The odd things is when you go away or get diverted from the Pressing Issues Of The Day it gets harder and harder to return to them. Anything I thought of commenting on hardly seemed worth it 24 hours later.
I still regularly read newspapers and blogs and wondered to myself what I might add to any discussion about Mr Brownlee (that the hole he was in was getting deeper and they hadn't even begun digging yet?); or the mini-crisis in the Destiny Church (pay them off?) and the major crisis in the Catholic Church (pay them o . . . oh).
I was going to mention how we play a game at home now when the news comes on which is “crime or the weather?” and wait to see just how predictable the coverage will be. Or which “items” are just promos for programmes or the website.

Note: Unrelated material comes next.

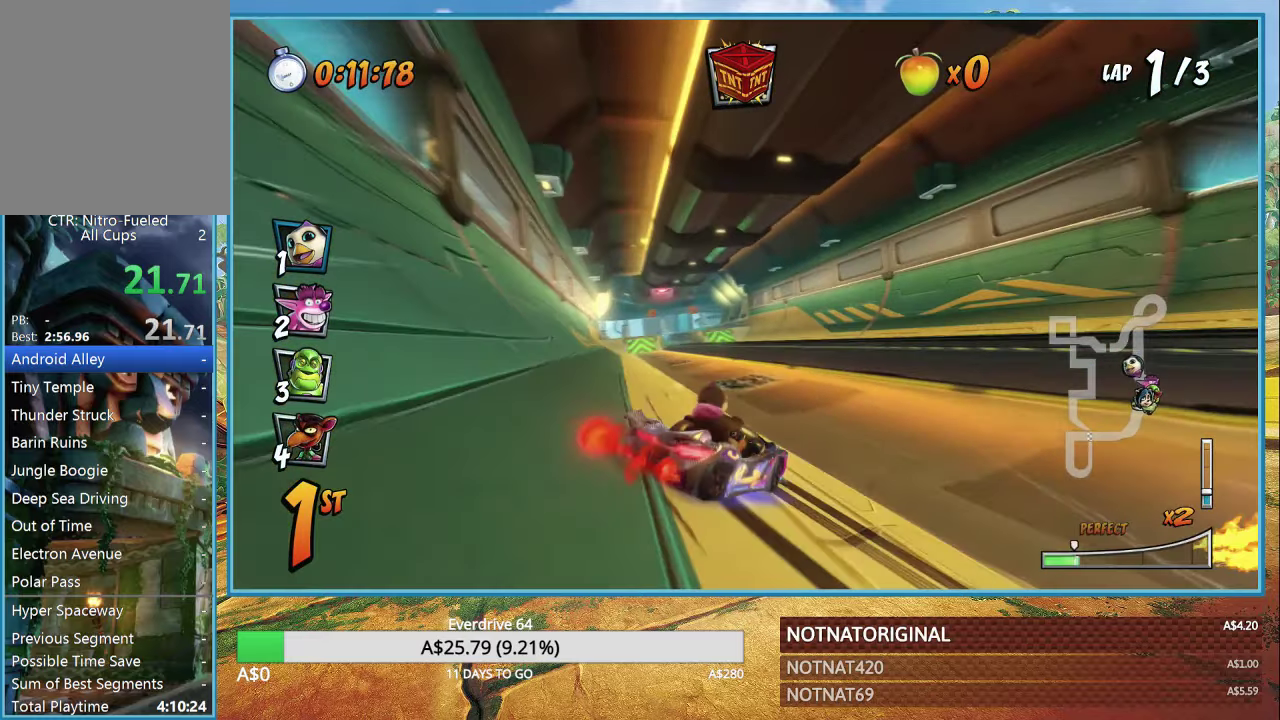
{"buttons": ["CROSS"], "left_stick": "center", "right_stick": "center", "button_events": []}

Over Easter we sensed a little disappointment in some media that there weren't more people killed on the roads because . . . well, because it makes for a better story with more graphic images and hand-wringing?

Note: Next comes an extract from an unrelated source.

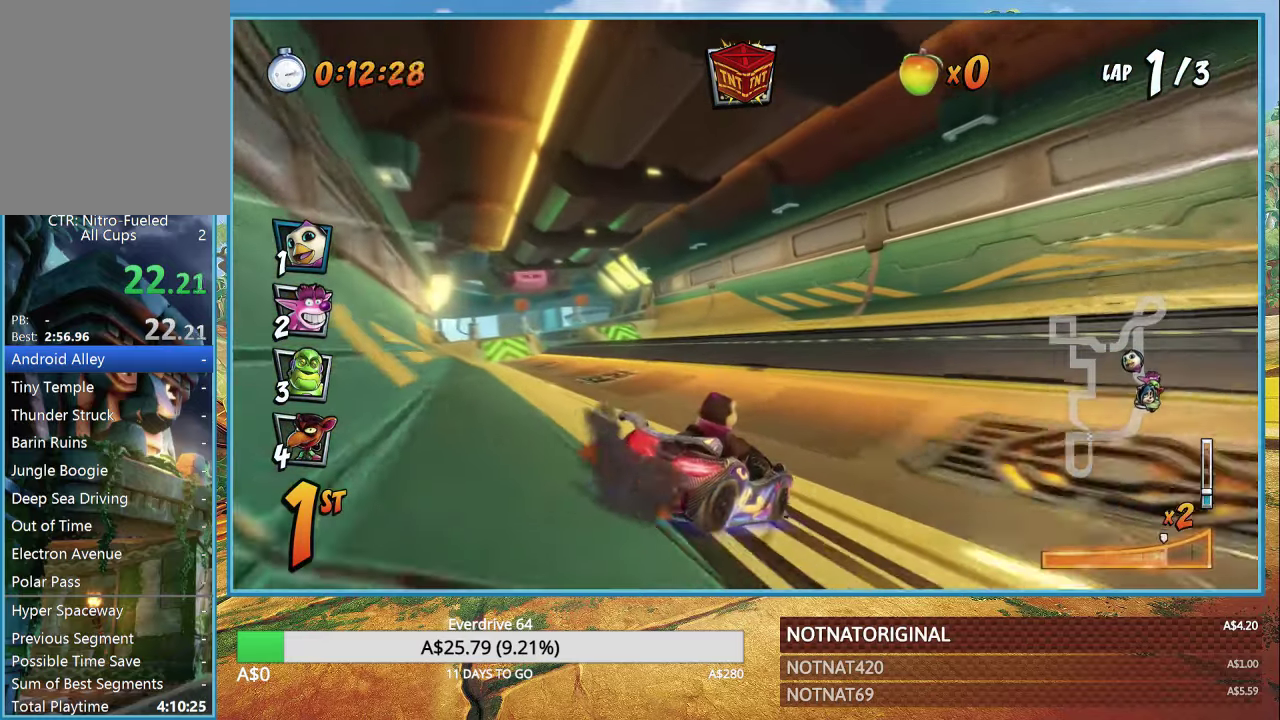
{"buttons": ["CROSS"], "left_stick": "left", "right_stick": "center", "button_events": []}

I did wonder aloud to friends what would happen if we had no accidents or traffic queues over Easter, and no garden centres opening? Would that mean there would be nothing for television to report? Perhaps. Although there's always the weather.
But as I say, I was largely out of all such discussions: like that guy who rowed from Australia to New Zealand (hmm, forgotten his name already sorry). He said he'd been reading newspapers to catch up. I wonder how long that lasted.

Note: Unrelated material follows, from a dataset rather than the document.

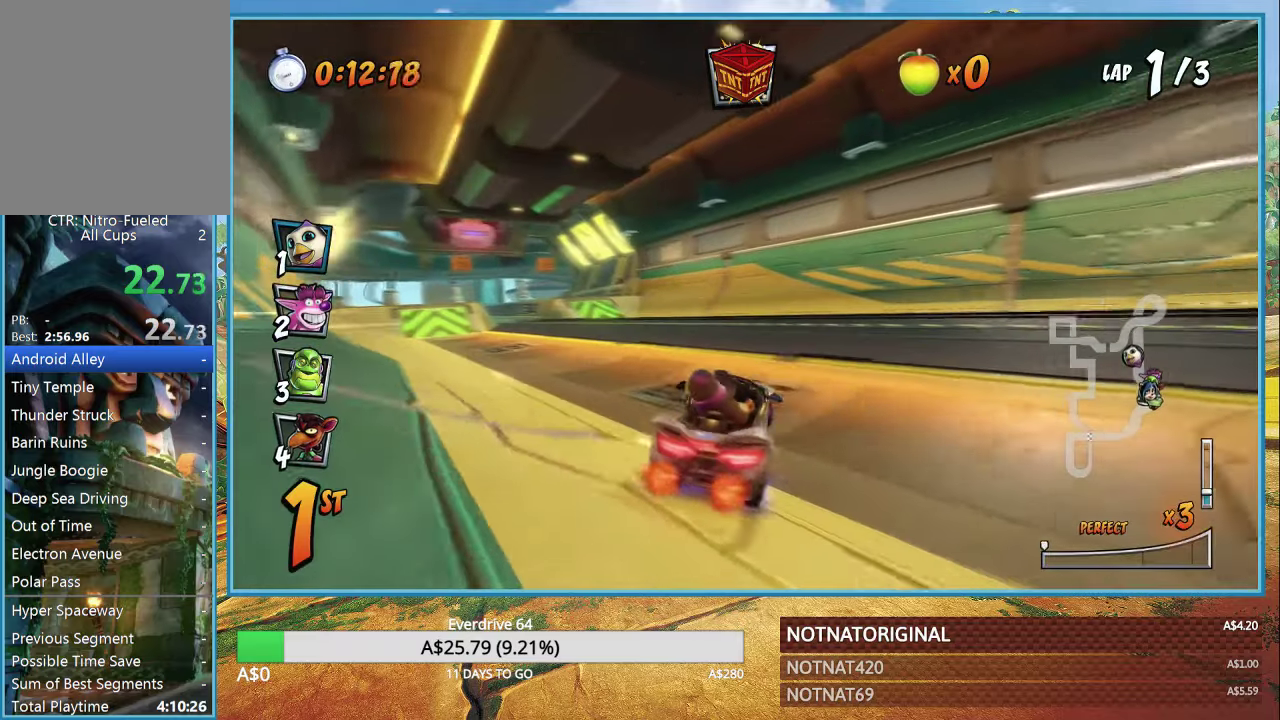
{"buttons": ["CROSS"], "left_stick": "left", "right_stick": "center", "button_events": []}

Of course I was engaged by life on many other levels (notably learning my way around an Apple Mac) and currently just weep for Thailand (and our typically cursory news coverage which lacks depth and background but is short not images of riots and gunshots of course).
On Sunday we went to what we call “Rocket Park” in Mt Albert to celebrate Thai New Year and there was a joyous atmosphere – at the same time as Bangkok's streets were running red and under clouds of tear gas.
The irony wasn't lost on many I am guessing.
I've previously commented on the paucity of news coverage of Thailand and why it should be better. The size of local Thai community at Rocket Park would be one reason alone. But I won't go into that one again.
So here is my belated return – and my absence, I am certain, has not been a worry to anyone. There are hundreds of better and more informed and engaged bloggers not to mention news outlets and so on.
But I would like to mention one thing: it is a “thank you”. A fortnight ago my book The Idiot Boy Who Flew (below) won the Whitcoull's Reader's Choice prize at the Cathay Pacific Travel Media Awards.
That award was by public vote and I want to say a sincere thanks to all the Public Address readers who ticked the box on my behalf. The book, ironically, still isn't available at Whitcoulls – but of course, if you are interested, it is through Public Address Books.
And finally: Elsewhere keeps me busy when I am not otherwise busy or snoozing in front of Oprah. Every week I am posting about eight to 10 album reviews, I have instigated a From the Vaults section for one-off songs, there are articles on culture and the arts . . . and much more.
So maybe I am kinda busy after all, and engaged by life on many levels.
Just less and less by what passes for “news”.